On being downvoted

Meta: I don’t think I have anything even moderately good to say here. Still, 1) I observe and endorse the policy of “Posts on practically any topic are welcomed on LessWrong”, and 2) I think it might be helpful to start a conversation about this, in part so that others can say useful things, and in part because it might trigger others to discuss their feelings, which seems like something that plausibly might lead to good outcomes.

I find myself being downvoted periodically. And I find it to be moderately frustrating.

I don’t endorse this feeling. If I could self-modify my limbic system, I’d design it to be negligibly affected by downvotes.

Well, actually, that’s not true. I think I’d design it to be a little self-conscious and driven to reflect on what I could improve on. In proportion to how plausible I find the downvotes to be justified. But often times I am confident that the downvotes aren’t justified, and yet can’t shake the feeling of being moderately frustrated.

From the FAQs:

What should my votes mean?

We encourage people to vote such that upvote means “I want to see more of this” and downvote means “I want to see less of this.”

Suppose that everyone voted according to this and I observe myself being downvoted. What does that mean?

Well, I guess it means that someone with a LessWrong account wants to see less of the type of thing I wrote. Expressing it that way, being more than negligibly affected emotionally seems pretty silly.

Maybe I’m looking at this through the wrong frame though. Maybe I’m being too gears-y and not feelings-y enough.

I’ve never really grokked the idea of frames that aren’t gears-oriented though. Maybe someone else can offer some wisdom here.

One thing that seems to help a fair bit is receiving an explanation. Or, similarly, a negative/​constructive reaction. I strongly suspect this to be the case for others as well.

I’m not sure why this is though. How much information does the explanation provide? I could usually guess at the reason pretty accurately, I think, so hearing the explanation doesn’t actually cause me to update my beliefs much.

I don’t recall this actually happening, but as an example, sometimes I write things that I think might be contentious or hostile sounding. If such a thing gets downvoted, I start off being decently confident that the contentiousness was why. Hearing someone tell me “it’s the contentiousness” updates my emotions a good amount even though it updates my beliefs a small amount.

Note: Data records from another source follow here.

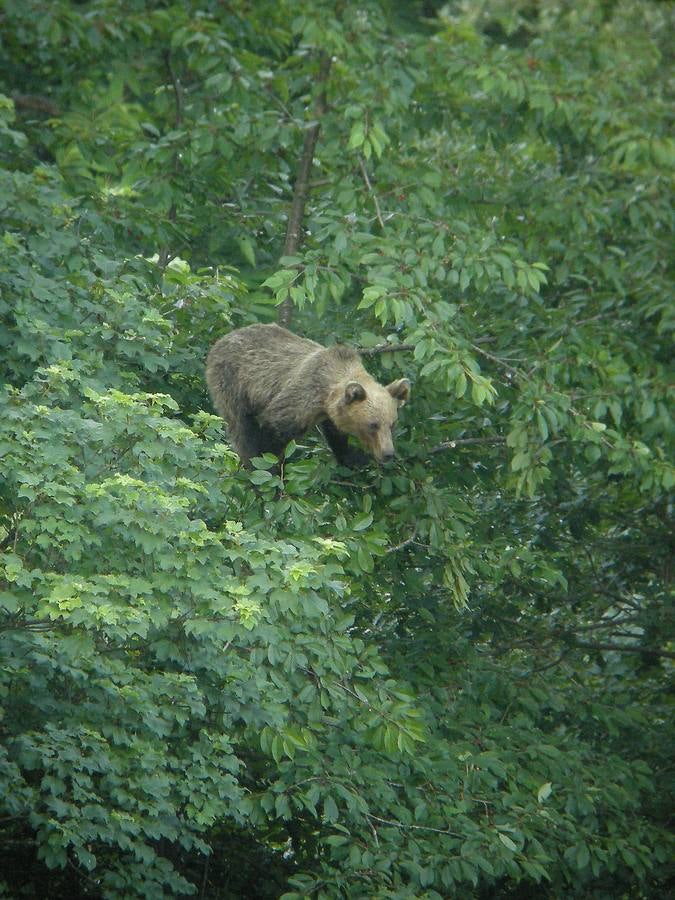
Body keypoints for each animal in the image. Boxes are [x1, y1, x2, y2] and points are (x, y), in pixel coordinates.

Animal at [205, 322, 412, 464]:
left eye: (392, 424)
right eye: (372, 425)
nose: (388, 453)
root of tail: (221, 340)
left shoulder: (330, 411)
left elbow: (335, 433)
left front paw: (353, 457)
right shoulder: (300, 398)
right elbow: (272, 429)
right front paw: (268, 465)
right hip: (232, 381)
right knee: (241, 425)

Here’s something that I do suspect happens, both to me and to others: being downvoted for, at least appearing to be, overconfident. For example, three paragraphs ago I wrote “I strongly suspect this to be the case for others as well.” and I noticed myself cringe a little. I thought to myself something along these lines:

Ugh. Certain people probably think sounds arrogant. And they might downvote me because of it.

But I shouldn’t let that stop me. I endorse the way I framed it. Stating that you are confident in something is not the same thing as being arrogant, and doesn’t automatically deserve a status slap-down. It’s just clear communication.

Also, if you find that you’re underconfident way more than you’re overconfident, and you seek to be well-calibrated, well, you’re not updating your beliefs quickly enough. You should probably update towards being more confident about things. You might even overshoot and end up too overconfident. If that happens, it’s ok. Like a pendulum, you can just continue to sway.

Similarly, I experience the same cringe after writing the above quoted section. I worry that it sounds hostile and uncharitable. But I also endorse what I wrote and think it is best to lean (not completely!) towards doing the thing I endorse instead of the thing that is easy.

I won’t keep doing this… but even that above paragraph, I cringe a little. Doesn’t it sound like I am humble-bragging? Maybe. But I don’t want to sit here all afternoon trying to think of a better way to frame it.

Maybe it has to do with the lack of nonverbal cues. I think I come across as arrogant at times in my writing, but in real life, I’ve been told the opposite, and I believe that I mostly give off the impression of the opposite of arrogance in real life.[1] Relatedly, I think I remember hearing that people find Robin Hanson to be surprisingly friendly when they meet him in real life.

I wonder what this means. Maybe it’d be helpful to use words such as “like” more frequently in an attempt to mirror how we’d actually speak in real life.

Y’know, I don’t think I recall a conversation about downvoting in general. Especially not one that tries to look through a feelings-oriented frame. Which is a little surprising, and a little disappointing.

I’m not sure what else to say to end this post. I guess I’ll say that I look forward to chatting about it in the comments and am hopeful that the conversation leads to something good.

  1. ^

    A few weeks ago actually, a close friend pulled me aside and advised me to be more confident. Maybe because I use a lot of qualifiers in my speech.

    I also remember, early in my career, an engineering manager telling me this. I was a junior web developer and when asked how capable I feel at doing a particular task, or how quickly I think I could get it done, I’d just be honest. The manager told me it makes me look bad and, even if I don’t believe it, for political reasons, I should appear confident.

    I’m not above doing things for political reasons, but here I avoid doing so. I find it to be extremely distasteful, and the political advantages don’t really come close to outweighing this distastefulness.